Everything inside me goes still, then cold, then burning.
But he’s already leaving. I stumble forward, slam my hand against the bars hard enough to feel bones jar.
I’m in shock. Because there was never a connection between Wren’s disappearance and this cult. I combed every detail, followed every thread, exhausted every lead. The Church of Reclamation didn’t exist six years ago—at least not visibly, not detectably.
No paper trail connecting Vale or his followers to missing children. I would have found it. I would have burned down half the state to find it.
So why does he speak of Wren like he knows her? Not metaphorically, not as a symbol, but with the specific knowledge of someone who was there?
Why bring up a six-year-old girl who vanished from her own backyard on a sunny afternoon?
My knees give out and I sit heavily in the dirt, breathing like I’ve been running for days without stopping.
There’s something here. Something I missed, some fracture in the case. Some connection so carefully hidden that even years of obsessive investigation couldn’t uncover it.
I don’t know how long I sit in the dirt with my knees tucked against my chest, eyes fixed on the metal cup that now sports a permanent dent at the rim.
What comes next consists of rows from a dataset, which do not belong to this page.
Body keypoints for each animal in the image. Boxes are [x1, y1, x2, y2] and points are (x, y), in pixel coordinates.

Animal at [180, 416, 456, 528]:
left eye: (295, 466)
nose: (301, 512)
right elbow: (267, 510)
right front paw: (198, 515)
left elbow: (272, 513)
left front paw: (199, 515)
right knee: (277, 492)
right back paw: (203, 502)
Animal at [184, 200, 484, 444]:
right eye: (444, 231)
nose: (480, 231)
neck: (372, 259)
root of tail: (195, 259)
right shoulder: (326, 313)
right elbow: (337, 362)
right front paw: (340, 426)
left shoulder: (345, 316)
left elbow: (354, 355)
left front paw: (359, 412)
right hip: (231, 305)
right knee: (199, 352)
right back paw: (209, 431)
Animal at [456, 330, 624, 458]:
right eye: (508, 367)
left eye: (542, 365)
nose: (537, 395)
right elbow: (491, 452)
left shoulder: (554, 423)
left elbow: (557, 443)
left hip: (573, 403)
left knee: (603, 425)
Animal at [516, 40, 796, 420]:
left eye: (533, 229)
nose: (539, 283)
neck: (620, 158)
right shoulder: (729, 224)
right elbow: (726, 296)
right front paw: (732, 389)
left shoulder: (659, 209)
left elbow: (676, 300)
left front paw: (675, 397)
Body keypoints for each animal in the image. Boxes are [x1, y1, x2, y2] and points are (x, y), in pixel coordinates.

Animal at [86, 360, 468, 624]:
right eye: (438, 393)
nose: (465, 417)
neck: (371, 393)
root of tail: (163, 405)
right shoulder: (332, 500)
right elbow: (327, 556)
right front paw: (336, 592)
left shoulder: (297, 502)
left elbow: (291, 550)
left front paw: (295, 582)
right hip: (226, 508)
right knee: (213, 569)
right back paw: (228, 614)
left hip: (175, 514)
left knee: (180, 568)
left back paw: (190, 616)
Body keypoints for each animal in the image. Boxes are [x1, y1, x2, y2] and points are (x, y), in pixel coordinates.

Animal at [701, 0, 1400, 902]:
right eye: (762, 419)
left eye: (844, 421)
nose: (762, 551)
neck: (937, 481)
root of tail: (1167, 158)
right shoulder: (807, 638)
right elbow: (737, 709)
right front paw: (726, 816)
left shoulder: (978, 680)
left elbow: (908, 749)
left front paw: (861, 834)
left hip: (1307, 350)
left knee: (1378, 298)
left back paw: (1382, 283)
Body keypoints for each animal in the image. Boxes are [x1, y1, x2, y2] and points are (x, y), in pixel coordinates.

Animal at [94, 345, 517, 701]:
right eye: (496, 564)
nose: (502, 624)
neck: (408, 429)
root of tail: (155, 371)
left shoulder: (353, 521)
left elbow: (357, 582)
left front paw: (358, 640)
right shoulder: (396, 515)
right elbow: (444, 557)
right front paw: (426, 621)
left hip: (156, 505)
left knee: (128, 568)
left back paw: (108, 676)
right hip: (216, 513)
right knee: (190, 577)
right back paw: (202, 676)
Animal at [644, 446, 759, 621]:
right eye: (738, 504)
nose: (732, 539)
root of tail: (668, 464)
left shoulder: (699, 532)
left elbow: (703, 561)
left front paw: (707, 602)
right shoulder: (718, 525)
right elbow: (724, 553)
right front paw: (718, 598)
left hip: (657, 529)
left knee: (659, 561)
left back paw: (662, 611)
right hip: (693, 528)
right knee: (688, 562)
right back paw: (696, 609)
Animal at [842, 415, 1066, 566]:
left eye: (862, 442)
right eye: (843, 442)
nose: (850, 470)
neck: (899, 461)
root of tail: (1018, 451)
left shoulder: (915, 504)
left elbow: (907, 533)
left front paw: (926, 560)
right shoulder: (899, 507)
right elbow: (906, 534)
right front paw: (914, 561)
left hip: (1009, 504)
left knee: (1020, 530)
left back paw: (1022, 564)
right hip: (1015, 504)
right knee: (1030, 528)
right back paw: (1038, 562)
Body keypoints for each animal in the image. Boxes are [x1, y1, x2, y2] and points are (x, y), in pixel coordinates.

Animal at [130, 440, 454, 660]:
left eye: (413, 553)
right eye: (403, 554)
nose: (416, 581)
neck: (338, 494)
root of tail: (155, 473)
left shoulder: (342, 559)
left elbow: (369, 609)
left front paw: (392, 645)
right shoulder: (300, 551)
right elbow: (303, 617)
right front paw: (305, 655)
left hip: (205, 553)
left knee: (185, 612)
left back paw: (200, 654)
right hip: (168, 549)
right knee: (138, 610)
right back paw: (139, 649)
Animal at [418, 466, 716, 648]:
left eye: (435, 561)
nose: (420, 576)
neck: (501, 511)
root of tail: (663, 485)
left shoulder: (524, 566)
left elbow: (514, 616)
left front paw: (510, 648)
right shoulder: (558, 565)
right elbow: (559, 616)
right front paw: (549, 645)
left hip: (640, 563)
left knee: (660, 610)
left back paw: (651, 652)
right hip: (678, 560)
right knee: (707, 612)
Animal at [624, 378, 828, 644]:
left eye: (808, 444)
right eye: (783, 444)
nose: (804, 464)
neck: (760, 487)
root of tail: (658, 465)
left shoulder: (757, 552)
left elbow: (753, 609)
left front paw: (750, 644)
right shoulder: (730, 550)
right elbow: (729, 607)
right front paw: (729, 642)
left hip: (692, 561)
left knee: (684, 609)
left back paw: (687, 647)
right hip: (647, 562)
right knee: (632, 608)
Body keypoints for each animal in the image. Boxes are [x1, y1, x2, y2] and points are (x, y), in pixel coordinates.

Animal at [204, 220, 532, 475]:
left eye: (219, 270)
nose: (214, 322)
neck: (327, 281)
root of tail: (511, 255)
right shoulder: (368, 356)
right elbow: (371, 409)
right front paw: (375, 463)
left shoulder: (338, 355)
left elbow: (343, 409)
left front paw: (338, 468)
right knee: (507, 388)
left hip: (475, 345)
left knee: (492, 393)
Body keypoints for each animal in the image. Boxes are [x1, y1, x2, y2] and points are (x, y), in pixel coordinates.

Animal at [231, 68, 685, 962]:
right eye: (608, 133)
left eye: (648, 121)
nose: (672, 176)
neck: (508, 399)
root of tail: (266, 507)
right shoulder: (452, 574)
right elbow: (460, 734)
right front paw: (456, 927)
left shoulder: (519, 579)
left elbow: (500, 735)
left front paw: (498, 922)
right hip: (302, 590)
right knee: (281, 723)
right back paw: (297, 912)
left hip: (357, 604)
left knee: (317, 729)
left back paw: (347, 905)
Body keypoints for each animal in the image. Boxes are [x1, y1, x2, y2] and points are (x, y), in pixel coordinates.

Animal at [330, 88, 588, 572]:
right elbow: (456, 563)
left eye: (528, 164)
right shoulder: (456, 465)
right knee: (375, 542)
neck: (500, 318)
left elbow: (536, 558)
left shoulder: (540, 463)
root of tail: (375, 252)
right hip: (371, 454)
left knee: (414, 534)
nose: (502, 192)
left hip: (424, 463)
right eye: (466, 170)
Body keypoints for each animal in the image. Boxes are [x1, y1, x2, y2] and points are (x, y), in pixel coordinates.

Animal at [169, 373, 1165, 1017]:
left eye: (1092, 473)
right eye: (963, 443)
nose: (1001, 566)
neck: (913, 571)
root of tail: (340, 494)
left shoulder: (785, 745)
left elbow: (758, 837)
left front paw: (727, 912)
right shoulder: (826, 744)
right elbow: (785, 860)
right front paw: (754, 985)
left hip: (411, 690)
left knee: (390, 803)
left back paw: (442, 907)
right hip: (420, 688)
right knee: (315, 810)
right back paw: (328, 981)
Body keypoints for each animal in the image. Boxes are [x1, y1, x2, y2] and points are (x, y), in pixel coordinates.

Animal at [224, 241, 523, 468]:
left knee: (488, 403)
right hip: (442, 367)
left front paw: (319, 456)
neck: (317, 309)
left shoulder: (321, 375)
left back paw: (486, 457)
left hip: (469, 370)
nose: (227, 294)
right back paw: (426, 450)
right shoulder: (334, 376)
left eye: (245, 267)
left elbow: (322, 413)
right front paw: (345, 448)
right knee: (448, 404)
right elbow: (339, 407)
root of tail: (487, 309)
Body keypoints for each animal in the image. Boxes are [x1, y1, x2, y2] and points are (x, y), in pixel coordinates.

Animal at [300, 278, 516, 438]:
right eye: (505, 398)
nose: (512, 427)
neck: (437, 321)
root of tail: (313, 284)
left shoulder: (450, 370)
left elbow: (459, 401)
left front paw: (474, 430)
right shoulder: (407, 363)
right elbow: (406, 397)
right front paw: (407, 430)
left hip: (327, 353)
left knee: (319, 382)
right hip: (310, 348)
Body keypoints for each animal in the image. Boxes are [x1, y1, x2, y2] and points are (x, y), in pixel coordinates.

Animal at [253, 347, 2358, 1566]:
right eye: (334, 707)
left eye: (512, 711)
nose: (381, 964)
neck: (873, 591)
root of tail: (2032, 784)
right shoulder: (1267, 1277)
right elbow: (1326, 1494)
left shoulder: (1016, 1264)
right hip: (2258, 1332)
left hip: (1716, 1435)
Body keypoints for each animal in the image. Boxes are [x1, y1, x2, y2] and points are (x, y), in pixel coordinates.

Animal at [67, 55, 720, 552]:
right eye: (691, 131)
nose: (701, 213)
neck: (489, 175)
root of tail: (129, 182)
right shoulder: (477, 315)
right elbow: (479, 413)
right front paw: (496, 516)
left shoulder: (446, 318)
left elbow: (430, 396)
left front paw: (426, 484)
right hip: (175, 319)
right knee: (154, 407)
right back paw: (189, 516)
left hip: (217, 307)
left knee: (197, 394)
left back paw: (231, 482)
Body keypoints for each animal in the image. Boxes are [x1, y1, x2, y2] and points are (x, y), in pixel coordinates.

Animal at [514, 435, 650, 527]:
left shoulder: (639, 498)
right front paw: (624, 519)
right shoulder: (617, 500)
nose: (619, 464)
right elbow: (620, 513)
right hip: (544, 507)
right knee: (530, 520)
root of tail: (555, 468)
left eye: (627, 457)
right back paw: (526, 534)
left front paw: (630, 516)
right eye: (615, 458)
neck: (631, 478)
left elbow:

I’ve interrogated sociopaths who kept trophies of their victims. I’ve held steady hands during autopsies while staring into faces that reminded me too much of people I’d lost.
But this is different.
This is disintegration in real time, the careful structure of everything I believed about my life collapsing into rubble. I know I’m being broken down systematically, deliberately. That’s what this place is designed for—the stripping away of certainty until only raw need remains.
And the terrifying part is that it’s working.
I used to think I would know if something was wrong with my child. I used to believe maternal instinct was more reliable than forensic evidence. I used to think I’d see the danger coming.
The sound of the lock turning slices through my self-recrimination like a bone saw through cartilage.
I freeze, every nerve firing at once. The room seems to hold its breath with me, waiting for whatever fresh horror is about to walk through that door.
My pulse kicks against my ribs like a caged animal. I stand not because I want to, but because my body won’t let me remain passive. Some primitive instinct is screaming warnings I don’t understand yet.
The door opens wider and a figure steps into the candle-lit space.
But it’s not Vale.
My breath catches so hard I almost choke on it.
Recognition hits me, like being struck by lightning while standing in water. Everything I thought I understood about this case, about my life, about the six years of grief and obsession that brought me here—all of it collapses in on itself like a controlled demolition.
My knees weaken, but I don’t fall. Can’t fall.
And the only thing I can barely a whisper is, “You?”